QQQ: Invesco QQQ. The Nasdaq-100: heavier in technology, lighter in banks and oil. It has outperformed the S&P 500 over the last decade, with noticeably bigger drawdowns in bad years (2022: roughly –33% vs the S&P's –19%).
VTI: Vanguard Total Stock Market. Owns essentially every listed US company, small caps included. Performance tracks VOO closely because the giants dominate both, but you're buying the whole haystack.
SCHD: Schwab US Dividend Equity. The income pick. Screens for quality companies with at least ten consecutive years of dividends. It will usually lag the growth-heavy funds in bull markets and hold up better in ugly ones.

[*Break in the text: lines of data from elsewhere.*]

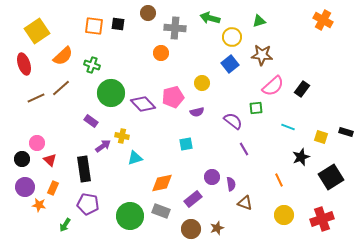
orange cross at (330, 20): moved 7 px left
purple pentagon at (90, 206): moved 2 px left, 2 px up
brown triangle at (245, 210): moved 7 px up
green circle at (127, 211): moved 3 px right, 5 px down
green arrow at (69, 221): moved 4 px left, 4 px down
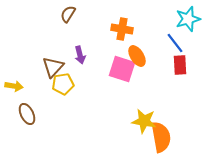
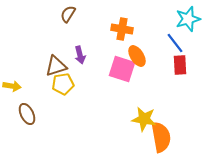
brown triangle: moved 3 px right, 1 px up; rotated 30 degrees clockwise
yellow arrow: moved 2 px left
yellow star: moved 2 px up
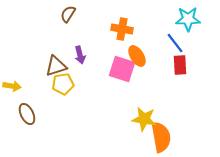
cyan star: rotated 15 degrees clockwise
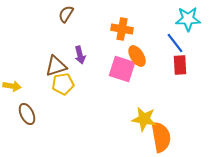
brown semicircle: moved 2 px left
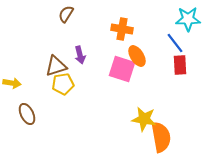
yellow arrow: moved 3 px up
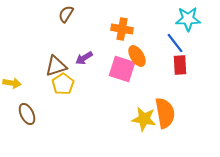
purple arrow: moved 4 px right, 3 px down; rotated 72 degrees clockwise
yellow pentagon: rotated 25 degrees counterclockwise
orange semicircle: moved 4 px right, 24 px up
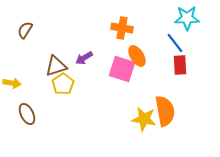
brown semicircle: moved 41 px left, 16 px down
cyan star: moved 1 px left, 1 px up
orange cross: moved 1 px up
orange semicircle: moved 2 px up
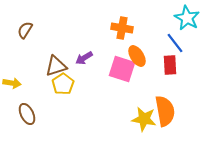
cyan star: rotated 30 degrees clockwise
red rectangle: moved 10 px left
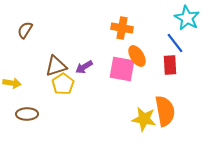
purple arrow: moved 9 px down
pink square: rotated 8 degrees counterclockwise
brown ellipse: rotated 65 degrees counterclockwise
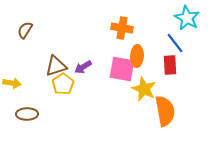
orange ellipse: rotated 35 degrees clockwise
purple arrow: moved 1 px left
yellow star: moved 30 px up; rotated 15 degrees clockwise
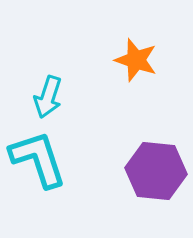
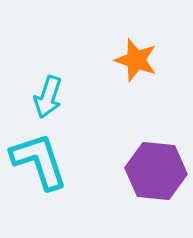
cyan L-shape: moved 1 px right, 2 px down
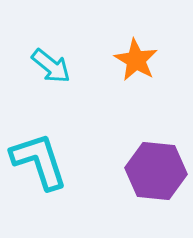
orange star: rotated 12 degrees clockwise
cyan arrow: moved 3 px right, 31 px up; rotated 69 degrees counterclockwise
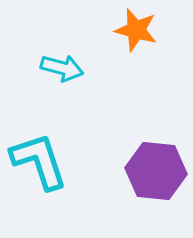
orange star: moved 30 px up; rotated 15 degrees counterclockwise
cyan arrow: moved 11 px right, 2 px down; rotated 24 degrees counterclockwise
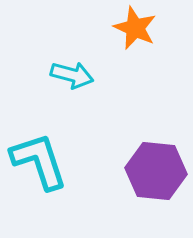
orange star: moved 1 px left, 2 px up; rotated 9 degrees clockwise
cyan arrow: moved 10 px right, 7 px down
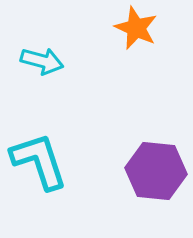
orange star: moved 1 px right
cyan arrow: moved 30 px left, 14 px up
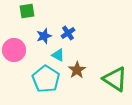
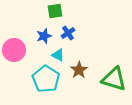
green square: moved 28 px right
brown star: moved 2 px right
green triangle: moved 1 px left; rotated 16 degrees counterclockwise
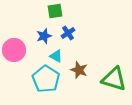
cyan triangle: moved 2 px left, 1 px down
brown star: rotated 18 degrees counterclockwise
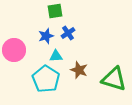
blue star: moved 2 px right
cyan triangle: rotated 32 degrees counterclockwise
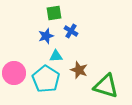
green square: moved 1 px left, 2 px down
blue cross: moved 3 px right, 2 px up; rotated 24 degrees counterclockwise
pink circle: moved 23 px down
green triangle: moved 8 px left, 7 px down
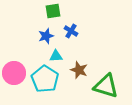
green square: moved 1 px left, 2 px up
cyan pentagon: moved 1 px left
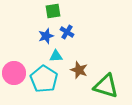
blue cross: moved 4 px left, 1 px down
cyan pentagon: moved 1 px left
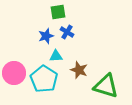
green square: moved 5 px right, 1 px down
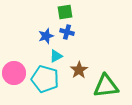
green square: moved 7 px right
blue cross: rotated 16 degrees counterclockwise
cyan triangle: rotated 24 degrees counterclockwise
brown star: rotated 18 degrees clockwise
cyan pentagon: moved 1 px right; rotated 16 degrees counterclockwise
green triangle: rotated 24 degrees counterclockwise
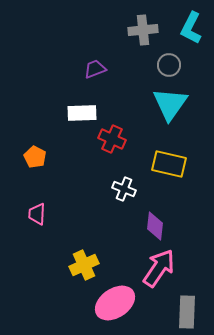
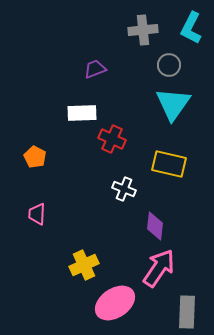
cyan triangle: moved 3 px right
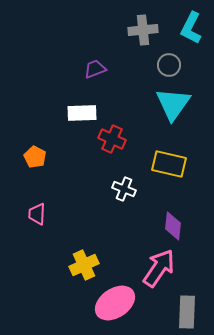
purple diamond: moved 18 px right
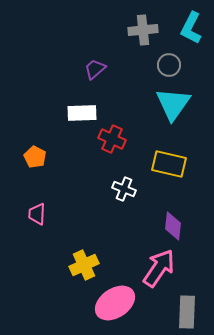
purple trapezoid: rotated 20 degrees counterclockwise
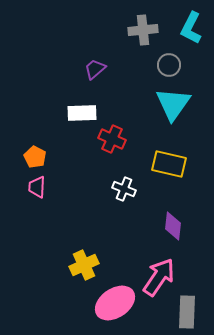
pink trapezoid: moved 27 px up
pink arrow: moved 9 px down
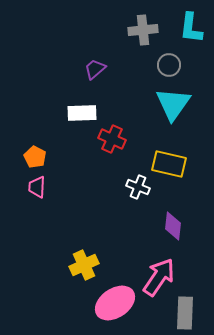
cyan L-shape: rotated 20 degrees counterclockwise
white cross: moved 14 px right, 2 px up
gray rectangle: moved 2 px left, 1 px down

VGT: Vanguard Information Technology. A pure technology sector bet. The best ten-year performer on this list, and the most volatile. This is a conviction holding, not a core one.

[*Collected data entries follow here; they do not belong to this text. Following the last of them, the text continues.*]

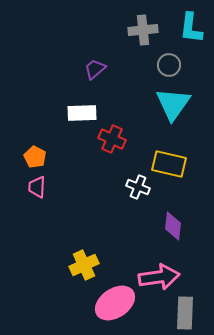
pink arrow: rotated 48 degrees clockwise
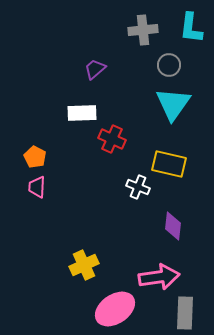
pink ellipse: moved 6 px down
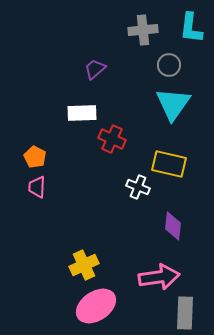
pink ellipse: moved 19 px left, 3 px up
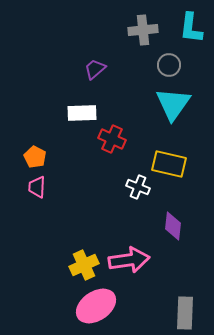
pink arrow: moved 30 px left, 17 px up
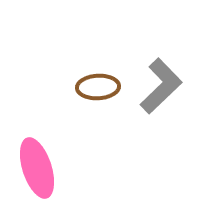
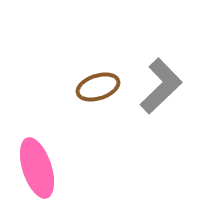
brown ellipse: rotated 15 degrees counterclockwise
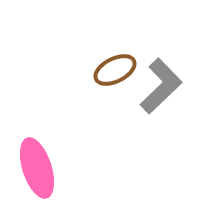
brown ellipse: moved 17 px right, 17 px up; rotated 9 degrees counterclockwise
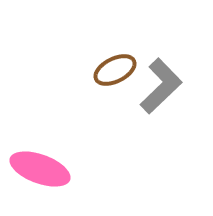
pink ellipse: moved 3 px right, 1 px down; rotated 52 degrees counterclockwise
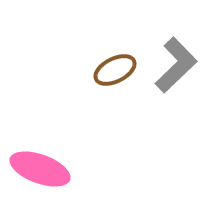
gray L-shape: moved 15 px right, 21 px up
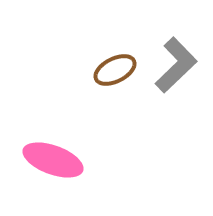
pink ellipse: moved 13 px right, 9 px up
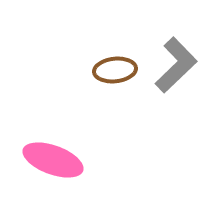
brown ellipse: rotated 21 degrees clockwise
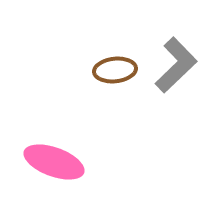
pink ellipse: moved 1 px right, 2 px down
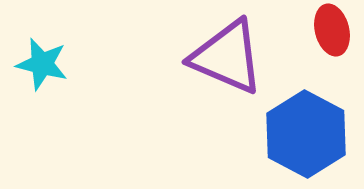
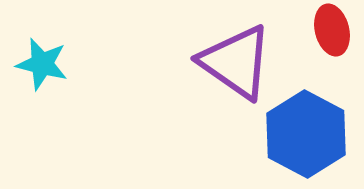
purple triangle: moved 9 px right, 5 px down; rotated 12 degrees clockwise
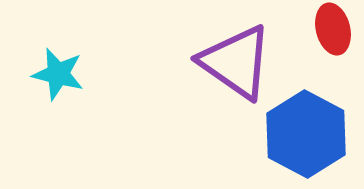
red ellipse: moved 1 px right, 1 px up
cyan star: moved 16 px right, 10 px down
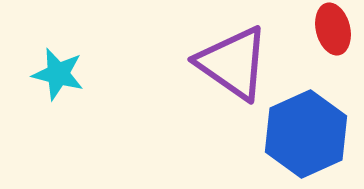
purple triangle: moved 3 px left, 1 px down
blue hexagon: rotated 8 degrees clockwise
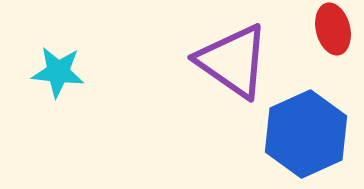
purple triangle: moved 2 px up
cyan star: moved 2 px up; rotated 8 degrees counterclockwise
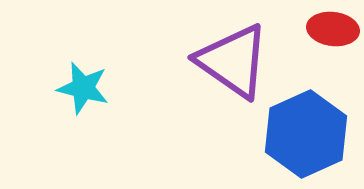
red ellipse: rotated 69 degrees counterclockwise
cyan star: moved 25 px right, 16 px down; rotated 8 degrees clockwise
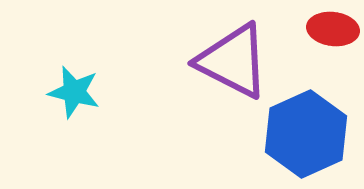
purple triangle: rotated 8 degrees counterclockwise
cyan star: moved 9 px left, 4 px down
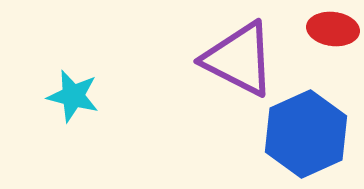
purple triangle: moved 6 px right, 2 px up
cyan star: moved 1 px left, 4 px down
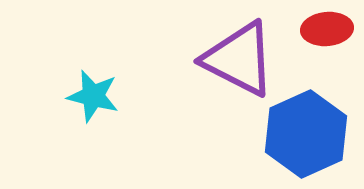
red ellipse: moved 6 px left; rotated 12 degrees counterclockwise
cyan star: moved 20 px right
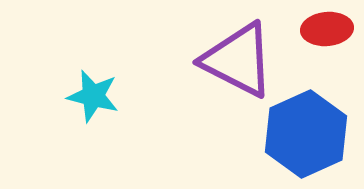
purple triangle: moved 1 px left, 1 px down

What actually separates them
Three things, in order of importance:
- Concentration. VGT is ~100% tech, QQQ is roughly half tech, VOO/VTI are ~30% tech, SCHD deliberately underweights it. Your tech exposure is the single biggest driver of how these funds behave.
- Expense ratio. All five are cheap (0.03%–0.20%). Over 30 years, even the difference between 0.03% and 0.20% compounds to real money, but it's a rounding error next to the concentration decision.
- Dividends. SCHD yields roughly 3–4×, whatever the growth funds pay. In a taxable account, that's a tax bill; in a retirement account, it's compounding fuel.
The honest takeaway
A reasonable default that has served millions of investors: VOO or VTI as the core, QQQ or VGT as a satellite if you want more growth and can stomach the drawdowns, SCHD if you're closer to needing the income than growing it.
Not investment advice. Price returns exclude dividends and taxes. Past performance does not guarantee future results.